___ EXTRACTED INFORMATION
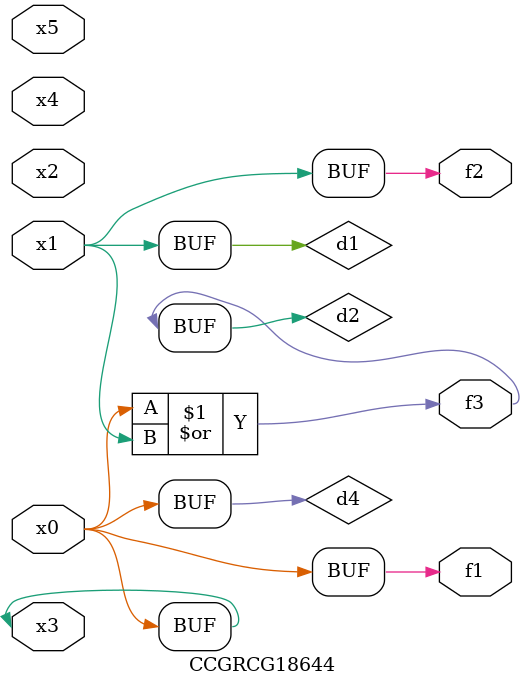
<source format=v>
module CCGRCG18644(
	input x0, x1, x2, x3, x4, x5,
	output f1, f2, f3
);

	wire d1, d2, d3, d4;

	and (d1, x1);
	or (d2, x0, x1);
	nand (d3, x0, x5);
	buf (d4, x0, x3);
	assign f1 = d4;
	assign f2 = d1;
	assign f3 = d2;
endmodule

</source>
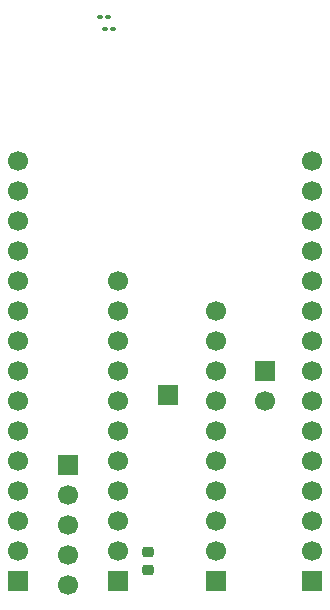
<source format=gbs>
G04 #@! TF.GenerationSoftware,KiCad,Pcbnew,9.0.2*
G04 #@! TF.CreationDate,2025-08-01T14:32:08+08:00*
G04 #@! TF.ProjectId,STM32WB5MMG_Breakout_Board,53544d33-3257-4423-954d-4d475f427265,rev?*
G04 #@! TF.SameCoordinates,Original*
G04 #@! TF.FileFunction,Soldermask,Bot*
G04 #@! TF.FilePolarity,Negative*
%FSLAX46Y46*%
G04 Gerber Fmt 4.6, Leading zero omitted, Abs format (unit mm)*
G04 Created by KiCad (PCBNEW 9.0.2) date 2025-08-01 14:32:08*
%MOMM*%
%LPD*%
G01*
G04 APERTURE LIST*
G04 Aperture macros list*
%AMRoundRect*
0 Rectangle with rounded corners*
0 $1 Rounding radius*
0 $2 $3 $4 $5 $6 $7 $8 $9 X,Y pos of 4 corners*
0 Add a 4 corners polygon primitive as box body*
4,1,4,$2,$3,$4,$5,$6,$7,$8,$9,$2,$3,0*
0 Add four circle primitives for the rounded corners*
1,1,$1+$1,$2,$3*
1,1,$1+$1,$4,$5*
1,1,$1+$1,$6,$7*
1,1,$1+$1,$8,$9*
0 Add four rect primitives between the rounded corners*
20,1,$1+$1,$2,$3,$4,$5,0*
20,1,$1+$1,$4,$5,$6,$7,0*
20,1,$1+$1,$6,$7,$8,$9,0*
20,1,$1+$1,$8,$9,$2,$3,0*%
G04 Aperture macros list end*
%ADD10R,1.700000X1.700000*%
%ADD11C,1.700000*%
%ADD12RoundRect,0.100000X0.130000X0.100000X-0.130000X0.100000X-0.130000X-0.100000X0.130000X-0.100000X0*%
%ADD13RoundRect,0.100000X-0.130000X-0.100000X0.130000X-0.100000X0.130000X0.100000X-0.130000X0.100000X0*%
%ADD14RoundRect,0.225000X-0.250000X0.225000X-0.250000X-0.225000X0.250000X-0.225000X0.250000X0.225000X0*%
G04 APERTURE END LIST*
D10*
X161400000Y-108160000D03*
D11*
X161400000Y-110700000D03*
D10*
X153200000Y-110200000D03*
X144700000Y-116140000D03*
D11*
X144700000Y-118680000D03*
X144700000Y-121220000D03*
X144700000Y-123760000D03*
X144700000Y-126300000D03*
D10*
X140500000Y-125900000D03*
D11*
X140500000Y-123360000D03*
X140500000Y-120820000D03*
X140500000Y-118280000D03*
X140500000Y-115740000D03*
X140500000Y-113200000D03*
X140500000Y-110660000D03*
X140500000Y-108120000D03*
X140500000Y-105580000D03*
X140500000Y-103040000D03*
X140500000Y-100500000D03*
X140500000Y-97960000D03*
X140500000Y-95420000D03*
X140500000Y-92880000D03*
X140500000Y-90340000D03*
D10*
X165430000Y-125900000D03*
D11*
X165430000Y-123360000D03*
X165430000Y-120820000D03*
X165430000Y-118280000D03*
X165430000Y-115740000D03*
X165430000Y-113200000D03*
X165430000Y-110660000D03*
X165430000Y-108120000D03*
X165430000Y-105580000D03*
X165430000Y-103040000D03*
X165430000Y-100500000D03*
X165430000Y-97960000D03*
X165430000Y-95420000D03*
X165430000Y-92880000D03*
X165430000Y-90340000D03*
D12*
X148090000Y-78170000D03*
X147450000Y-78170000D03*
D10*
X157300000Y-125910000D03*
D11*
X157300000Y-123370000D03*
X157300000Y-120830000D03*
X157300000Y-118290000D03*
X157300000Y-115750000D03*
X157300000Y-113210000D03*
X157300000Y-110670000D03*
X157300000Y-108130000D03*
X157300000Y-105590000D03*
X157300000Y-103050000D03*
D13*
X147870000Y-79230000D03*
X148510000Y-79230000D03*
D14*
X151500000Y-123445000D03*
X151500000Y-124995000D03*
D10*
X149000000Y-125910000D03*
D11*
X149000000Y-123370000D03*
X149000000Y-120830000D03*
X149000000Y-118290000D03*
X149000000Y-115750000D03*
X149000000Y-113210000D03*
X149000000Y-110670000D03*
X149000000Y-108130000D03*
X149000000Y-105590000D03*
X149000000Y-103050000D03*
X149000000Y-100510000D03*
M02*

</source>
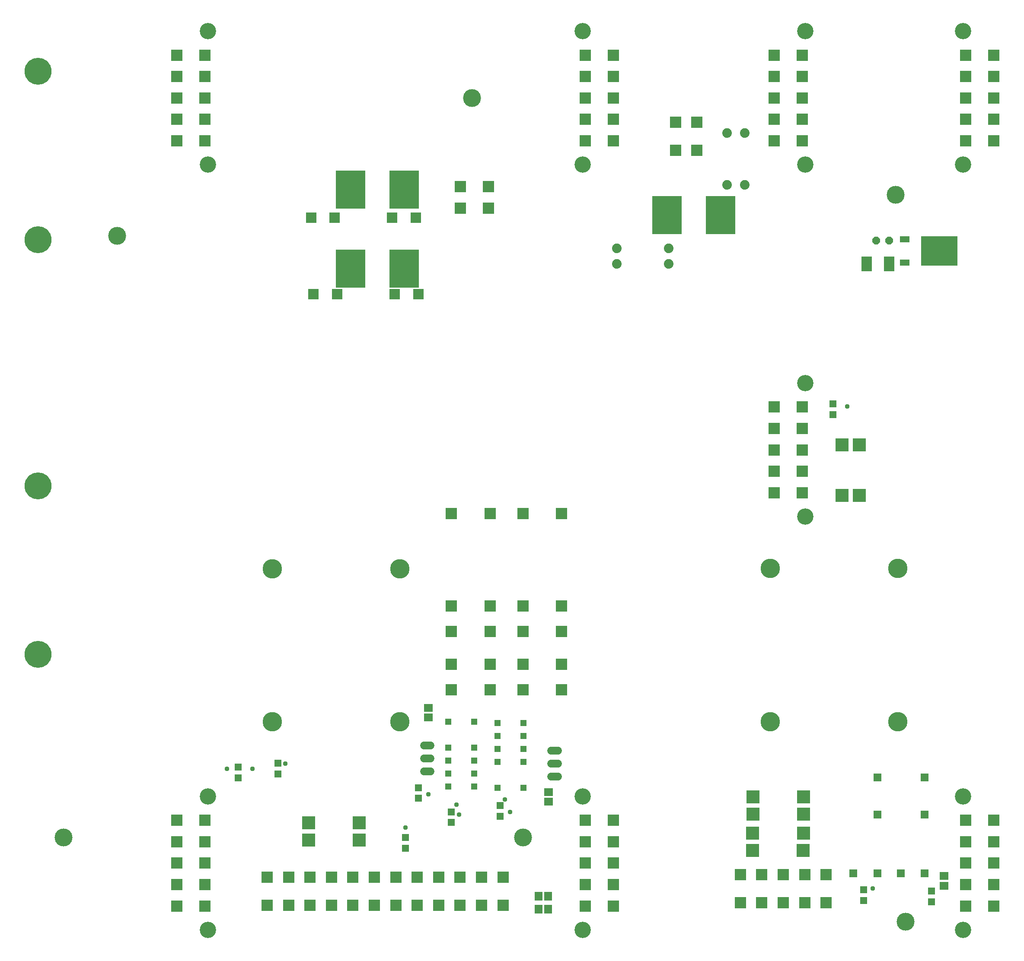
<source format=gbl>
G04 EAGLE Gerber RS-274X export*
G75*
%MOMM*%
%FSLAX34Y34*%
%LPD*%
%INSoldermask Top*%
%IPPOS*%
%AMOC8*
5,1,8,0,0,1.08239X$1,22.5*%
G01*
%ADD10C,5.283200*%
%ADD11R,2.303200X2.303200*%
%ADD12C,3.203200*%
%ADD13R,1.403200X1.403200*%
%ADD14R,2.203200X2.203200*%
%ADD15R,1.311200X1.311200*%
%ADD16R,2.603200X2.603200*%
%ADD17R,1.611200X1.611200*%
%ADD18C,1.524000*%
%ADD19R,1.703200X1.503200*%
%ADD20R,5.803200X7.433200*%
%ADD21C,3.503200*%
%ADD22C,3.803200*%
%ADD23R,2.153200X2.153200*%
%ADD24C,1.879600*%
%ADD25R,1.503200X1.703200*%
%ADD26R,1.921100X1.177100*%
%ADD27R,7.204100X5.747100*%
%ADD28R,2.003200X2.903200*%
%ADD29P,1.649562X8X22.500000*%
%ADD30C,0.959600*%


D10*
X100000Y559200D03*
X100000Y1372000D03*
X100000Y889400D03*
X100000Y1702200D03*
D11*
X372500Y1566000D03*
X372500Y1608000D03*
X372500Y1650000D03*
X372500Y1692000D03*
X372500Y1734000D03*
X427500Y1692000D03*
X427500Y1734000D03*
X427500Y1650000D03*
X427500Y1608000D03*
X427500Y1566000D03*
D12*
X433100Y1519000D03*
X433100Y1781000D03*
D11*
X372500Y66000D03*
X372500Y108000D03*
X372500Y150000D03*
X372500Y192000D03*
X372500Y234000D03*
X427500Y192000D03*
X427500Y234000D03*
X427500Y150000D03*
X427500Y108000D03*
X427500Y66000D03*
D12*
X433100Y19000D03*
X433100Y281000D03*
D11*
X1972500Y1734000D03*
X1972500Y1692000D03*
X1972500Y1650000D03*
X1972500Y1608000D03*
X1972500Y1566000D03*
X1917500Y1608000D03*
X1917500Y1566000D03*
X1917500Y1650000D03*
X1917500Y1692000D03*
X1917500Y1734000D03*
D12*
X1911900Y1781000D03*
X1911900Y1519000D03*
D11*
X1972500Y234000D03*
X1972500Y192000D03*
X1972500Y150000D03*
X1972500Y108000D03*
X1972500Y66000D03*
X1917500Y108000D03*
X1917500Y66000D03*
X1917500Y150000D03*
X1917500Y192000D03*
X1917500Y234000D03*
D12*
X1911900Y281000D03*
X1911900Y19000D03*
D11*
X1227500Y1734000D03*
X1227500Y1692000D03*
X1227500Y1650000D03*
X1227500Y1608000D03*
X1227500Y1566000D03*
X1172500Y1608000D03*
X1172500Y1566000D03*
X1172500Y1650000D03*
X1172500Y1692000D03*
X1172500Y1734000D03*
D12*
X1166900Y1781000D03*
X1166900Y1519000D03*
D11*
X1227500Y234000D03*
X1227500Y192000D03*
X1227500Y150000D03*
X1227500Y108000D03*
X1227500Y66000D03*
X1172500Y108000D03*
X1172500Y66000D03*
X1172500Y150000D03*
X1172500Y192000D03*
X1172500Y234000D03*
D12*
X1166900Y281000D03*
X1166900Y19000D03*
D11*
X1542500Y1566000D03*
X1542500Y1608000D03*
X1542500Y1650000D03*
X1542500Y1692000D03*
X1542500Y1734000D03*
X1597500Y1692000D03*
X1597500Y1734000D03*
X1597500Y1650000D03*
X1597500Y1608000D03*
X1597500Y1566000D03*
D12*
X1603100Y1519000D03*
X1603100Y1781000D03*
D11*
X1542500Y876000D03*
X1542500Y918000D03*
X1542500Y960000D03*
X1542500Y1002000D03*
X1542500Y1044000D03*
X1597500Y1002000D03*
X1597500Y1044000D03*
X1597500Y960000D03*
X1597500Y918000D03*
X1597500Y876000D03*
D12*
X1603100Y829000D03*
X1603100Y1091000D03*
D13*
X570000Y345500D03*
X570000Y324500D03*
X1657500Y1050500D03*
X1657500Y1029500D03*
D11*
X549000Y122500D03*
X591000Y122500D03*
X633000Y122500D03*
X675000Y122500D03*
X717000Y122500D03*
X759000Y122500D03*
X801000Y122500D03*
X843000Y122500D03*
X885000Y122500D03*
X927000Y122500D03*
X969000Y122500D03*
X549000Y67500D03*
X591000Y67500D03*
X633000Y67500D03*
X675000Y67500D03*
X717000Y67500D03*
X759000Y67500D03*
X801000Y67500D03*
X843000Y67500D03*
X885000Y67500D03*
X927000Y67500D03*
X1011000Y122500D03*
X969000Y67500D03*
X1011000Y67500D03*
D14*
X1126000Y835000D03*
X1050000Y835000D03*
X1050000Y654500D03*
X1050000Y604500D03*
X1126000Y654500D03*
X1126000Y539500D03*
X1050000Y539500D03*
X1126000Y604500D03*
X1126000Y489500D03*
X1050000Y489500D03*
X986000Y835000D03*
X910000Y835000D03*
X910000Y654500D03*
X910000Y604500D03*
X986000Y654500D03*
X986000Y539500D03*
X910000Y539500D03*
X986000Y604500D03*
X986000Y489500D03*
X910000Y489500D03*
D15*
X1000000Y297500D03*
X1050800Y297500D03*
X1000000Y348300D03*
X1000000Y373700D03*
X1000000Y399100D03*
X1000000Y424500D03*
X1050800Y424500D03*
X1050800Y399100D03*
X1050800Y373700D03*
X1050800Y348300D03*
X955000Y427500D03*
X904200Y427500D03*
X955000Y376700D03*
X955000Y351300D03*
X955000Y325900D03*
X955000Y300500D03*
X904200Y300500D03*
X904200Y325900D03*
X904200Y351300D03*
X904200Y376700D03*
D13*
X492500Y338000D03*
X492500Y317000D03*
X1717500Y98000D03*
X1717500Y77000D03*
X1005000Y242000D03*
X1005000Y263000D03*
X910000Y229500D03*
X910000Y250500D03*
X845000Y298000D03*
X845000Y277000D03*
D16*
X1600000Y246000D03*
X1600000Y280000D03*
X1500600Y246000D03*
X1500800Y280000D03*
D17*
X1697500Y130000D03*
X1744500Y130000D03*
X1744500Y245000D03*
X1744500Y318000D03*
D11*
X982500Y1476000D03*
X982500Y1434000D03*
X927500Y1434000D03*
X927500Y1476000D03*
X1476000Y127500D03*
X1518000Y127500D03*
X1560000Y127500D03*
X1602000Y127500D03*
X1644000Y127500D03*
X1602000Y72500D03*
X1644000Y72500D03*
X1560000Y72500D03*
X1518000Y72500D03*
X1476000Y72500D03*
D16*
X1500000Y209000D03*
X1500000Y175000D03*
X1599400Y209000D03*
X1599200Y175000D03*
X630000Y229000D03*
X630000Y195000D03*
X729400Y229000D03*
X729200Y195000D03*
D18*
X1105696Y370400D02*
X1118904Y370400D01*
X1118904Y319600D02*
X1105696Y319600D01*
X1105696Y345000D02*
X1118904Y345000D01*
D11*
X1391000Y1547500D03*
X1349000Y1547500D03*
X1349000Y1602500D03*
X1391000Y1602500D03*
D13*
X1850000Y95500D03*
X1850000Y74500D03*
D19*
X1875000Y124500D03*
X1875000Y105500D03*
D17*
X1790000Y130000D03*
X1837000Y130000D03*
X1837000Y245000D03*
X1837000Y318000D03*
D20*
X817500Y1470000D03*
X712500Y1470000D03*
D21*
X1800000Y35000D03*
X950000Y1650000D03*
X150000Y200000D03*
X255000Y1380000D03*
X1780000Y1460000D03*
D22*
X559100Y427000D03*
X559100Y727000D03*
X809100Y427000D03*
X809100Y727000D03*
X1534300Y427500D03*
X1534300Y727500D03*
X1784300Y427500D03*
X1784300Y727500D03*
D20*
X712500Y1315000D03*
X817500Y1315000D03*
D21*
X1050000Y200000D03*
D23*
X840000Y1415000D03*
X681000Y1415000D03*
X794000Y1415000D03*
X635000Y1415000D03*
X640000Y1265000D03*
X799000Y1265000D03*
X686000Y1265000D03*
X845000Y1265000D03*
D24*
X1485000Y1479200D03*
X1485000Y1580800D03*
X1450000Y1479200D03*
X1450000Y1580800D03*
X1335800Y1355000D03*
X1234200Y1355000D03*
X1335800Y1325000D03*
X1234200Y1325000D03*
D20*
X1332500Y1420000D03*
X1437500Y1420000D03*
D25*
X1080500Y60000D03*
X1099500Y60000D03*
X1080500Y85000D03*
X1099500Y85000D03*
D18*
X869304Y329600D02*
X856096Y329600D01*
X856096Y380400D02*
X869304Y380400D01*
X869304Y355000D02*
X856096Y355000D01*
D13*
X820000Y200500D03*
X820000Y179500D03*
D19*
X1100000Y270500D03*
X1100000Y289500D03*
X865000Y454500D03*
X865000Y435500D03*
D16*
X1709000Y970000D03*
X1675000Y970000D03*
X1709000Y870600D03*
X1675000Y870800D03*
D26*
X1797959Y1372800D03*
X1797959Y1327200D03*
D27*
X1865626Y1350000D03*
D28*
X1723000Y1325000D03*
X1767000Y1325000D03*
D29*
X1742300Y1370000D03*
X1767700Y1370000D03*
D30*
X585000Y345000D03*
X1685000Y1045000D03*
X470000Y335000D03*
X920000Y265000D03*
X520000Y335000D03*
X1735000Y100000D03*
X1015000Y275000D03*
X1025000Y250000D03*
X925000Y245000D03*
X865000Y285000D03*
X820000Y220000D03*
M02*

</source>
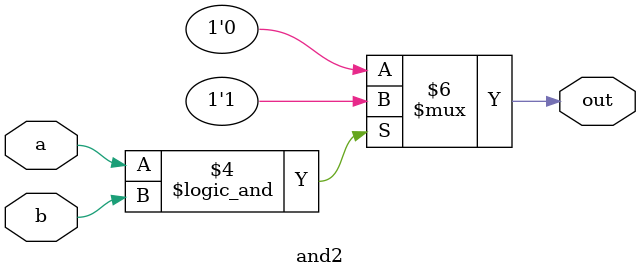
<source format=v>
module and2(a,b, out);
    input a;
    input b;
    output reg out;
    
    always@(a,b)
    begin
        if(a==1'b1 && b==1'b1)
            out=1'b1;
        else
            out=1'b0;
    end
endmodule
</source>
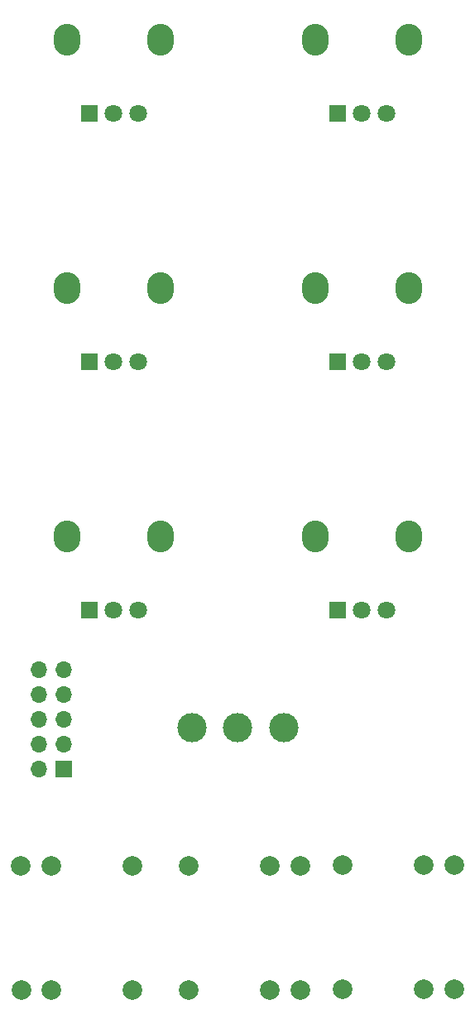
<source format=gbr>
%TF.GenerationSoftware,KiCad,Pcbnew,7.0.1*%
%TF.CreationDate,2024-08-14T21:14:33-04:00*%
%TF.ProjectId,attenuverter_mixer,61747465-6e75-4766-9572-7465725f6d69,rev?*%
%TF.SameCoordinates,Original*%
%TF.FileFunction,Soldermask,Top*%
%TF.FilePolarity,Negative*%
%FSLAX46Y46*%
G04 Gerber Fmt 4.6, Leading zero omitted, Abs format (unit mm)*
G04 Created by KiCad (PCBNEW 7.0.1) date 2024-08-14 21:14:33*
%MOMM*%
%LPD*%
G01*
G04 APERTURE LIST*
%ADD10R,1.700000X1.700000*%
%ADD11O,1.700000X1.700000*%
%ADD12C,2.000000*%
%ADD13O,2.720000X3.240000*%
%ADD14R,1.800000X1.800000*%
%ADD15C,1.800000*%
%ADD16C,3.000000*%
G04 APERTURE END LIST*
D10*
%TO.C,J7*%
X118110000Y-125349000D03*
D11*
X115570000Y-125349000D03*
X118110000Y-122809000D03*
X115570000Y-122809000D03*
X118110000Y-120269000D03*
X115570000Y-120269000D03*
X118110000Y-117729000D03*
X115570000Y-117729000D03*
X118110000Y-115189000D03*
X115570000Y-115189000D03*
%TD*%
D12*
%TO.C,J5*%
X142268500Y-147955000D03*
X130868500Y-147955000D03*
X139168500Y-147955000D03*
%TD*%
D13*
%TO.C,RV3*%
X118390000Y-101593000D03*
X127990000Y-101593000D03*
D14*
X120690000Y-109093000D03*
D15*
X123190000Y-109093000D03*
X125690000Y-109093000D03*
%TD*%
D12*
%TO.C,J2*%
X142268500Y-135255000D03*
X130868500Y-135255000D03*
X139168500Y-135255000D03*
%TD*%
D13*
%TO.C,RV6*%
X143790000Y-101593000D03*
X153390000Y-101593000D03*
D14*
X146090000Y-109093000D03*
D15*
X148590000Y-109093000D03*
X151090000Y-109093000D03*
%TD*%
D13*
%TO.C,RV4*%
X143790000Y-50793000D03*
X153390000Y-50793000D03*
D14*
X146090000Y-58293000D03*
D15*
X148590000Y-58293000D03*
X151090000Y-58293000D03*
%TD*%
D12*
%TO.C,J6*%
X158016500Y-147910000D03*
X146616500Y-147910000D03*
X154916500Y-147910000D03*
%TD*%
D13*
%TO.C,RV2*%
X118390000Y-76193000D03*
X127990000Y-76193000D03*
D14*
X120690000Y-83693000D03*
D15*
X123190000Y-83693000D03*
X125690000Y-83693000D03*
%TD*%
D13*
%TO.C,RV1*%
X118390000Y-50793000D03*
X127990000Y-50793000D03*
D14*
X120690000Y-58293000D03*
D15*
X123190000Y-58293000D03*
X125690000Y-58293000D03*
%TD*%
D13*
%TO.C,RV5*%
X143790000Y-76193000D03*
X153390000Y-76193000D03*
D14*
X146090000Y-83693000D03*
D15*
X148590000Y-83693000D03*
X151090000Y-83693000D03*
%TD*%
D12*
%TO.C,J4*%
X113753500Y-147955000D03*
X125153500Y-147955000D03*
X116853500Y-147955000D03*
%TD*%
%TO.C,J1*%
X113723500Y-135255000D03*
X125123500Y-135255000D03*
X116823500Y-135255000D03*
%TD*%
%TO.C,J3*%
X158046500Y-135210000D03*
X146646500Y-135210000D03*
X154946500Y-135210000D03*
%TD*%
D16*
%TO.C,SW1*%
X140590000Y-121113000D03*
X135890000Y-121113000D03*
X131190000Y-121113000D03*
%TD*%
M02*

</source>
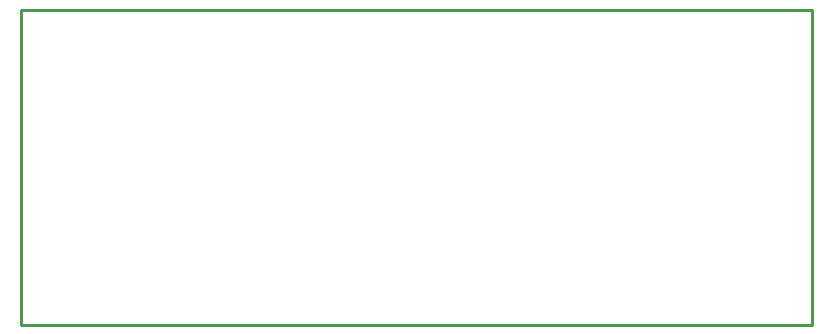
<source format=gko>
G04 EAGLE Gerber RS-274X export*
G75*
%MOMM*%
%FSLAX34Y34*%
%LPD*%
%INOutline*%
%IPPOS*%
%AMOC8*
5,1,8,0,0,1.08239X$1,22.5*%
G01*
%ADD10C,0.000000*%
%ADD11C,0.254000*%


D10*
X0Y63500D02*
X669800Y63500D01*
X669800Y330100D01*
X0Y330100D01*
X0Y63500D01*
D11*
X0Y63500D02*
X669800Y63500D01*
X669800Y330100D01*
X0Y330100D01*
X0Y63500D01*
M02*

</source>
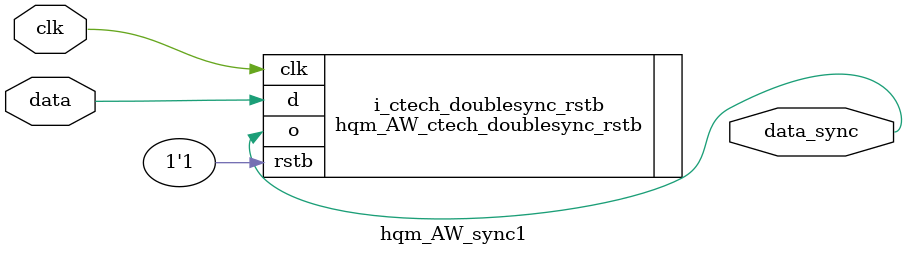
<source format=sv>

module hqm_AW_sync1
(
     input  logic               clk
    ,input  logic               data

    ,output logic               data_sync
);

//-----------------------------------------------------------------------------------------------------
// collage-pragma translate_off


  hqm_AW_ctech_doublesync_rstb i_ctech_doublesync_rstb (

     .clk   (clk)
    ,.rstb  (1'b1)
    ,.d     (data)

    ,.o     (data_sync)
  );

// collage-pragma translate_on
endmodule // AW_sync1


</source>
______
▸ WORK TASK
Please find every line in the records above that holds the word "Original" and copy it.

▸ COMPLETED TASK
G04 #@! TF.SameCoordinates,Original*
%TF.SameCoordinates,Original*%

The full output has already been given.